Textabschnitt =>
============
Du setzt Dich in Deinem Buch intensiv mit der Geschichte Deiner Familie auseinander. Was hat Dich dazu bewegt, dieses Thema in Buchform zu bearbeiten?
Die Texte meines Vaters ließen dessen Willen durchscheinen, seinen Erlebnissen schriftlich Ausdruck zu verleihen. Als Mensch, der Bücher geliebt, in ihnen gelebt und aus ihnen viel Kraft und Inspiration gezogen hat, lebte mir mein Vater, der ja auch Journalist und Buchautor war, einen intensiven Umgang mit Literatur vor. Die Prosa hat mir darüber hinaus einen deutlich größeren Raum gegeben, um über die äußerst komplexen Themen zu sprechen, die mit seiner Verfolgungsgeschichte im Zusammenhang stehen.
Dann kommt noch der Aspekt des geschriebenen Worts als Form der Erinnerung hinzu. Auch bei meinen Recherchen, etwa zu meiner Urgroßmutter Berta Tallert über das Yad Vashem, die ja erst einmal persönlich und nicht literarisch motiviert waren, merkte ich, welche Bedeutung dem zukommt, wenn die Namen der Menschen und das, was ihnen damals angetan wurde, geschrieben steht. Das geschriebene Wort schien mir also auch als ein unverzichtbares Mittel der Erinnerung.
============
Fragen zum Text =>
1. Gib aus dem Textabschnitt den Teil wieder, der mit den Worten „Du setzt Dich“ beginnt und mit „Buchform zu bearbeiten?“ endet, und ersetze darin „Thema“ durch „Sujet“.
2. Fasse den Absatz des Textabschnitts, der mit „Dann kommt noch der Aspekt“ beginnt, als Stichpunktliste zusammen, ohne seine wesentlichen Aussagen zu verlieren.

Die Daten =>
============
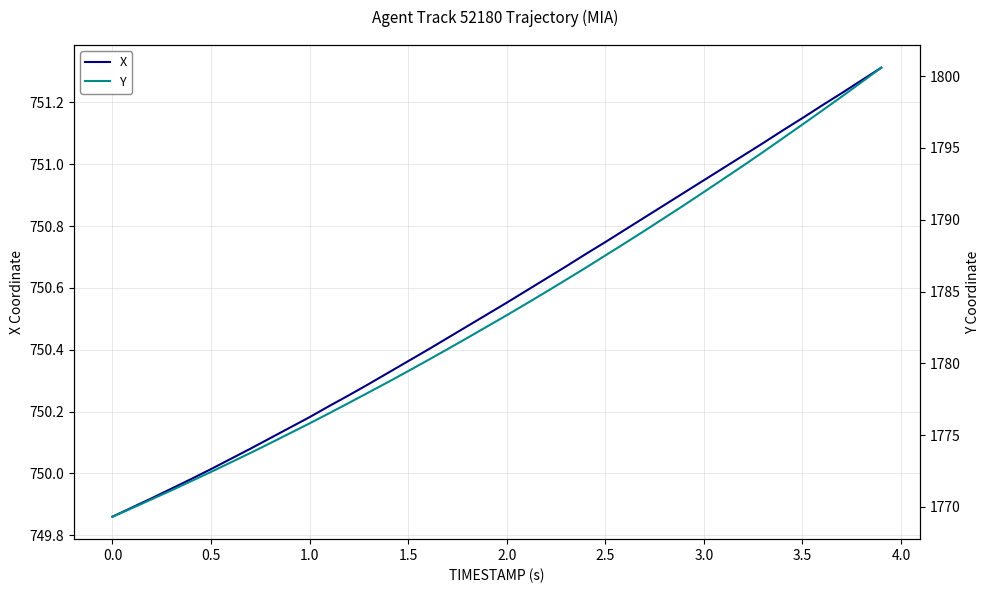

The value of X at 3.0 is 1076.8. True or false?

False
============
Lösungen =>
1.
Du setzt Dich in Deinem Buch intensiv mit der Geschichte Deiner Familie auseinander. Was hat Dich dazu bewegt, dieses Sujet in Buchform zu bearbeiten?

2.
- Hinzu kommt das geschriebene Wort als Form der Erinnerung.
- Bei den zunächst persönlich und nicht literarisch motivierten Recherchen, etwa zur Urgroßmutter Berta Tallert über Yad Vashem, zeigte sich, welche Bedeutung es hat, wenn die Namen der Menschen und das, was ihnen damals angetan wurde, geschrieben stehen.
- Das geschriebene Wort erschien deshalb auch als unverzichtbares Mittel der Erinnerung.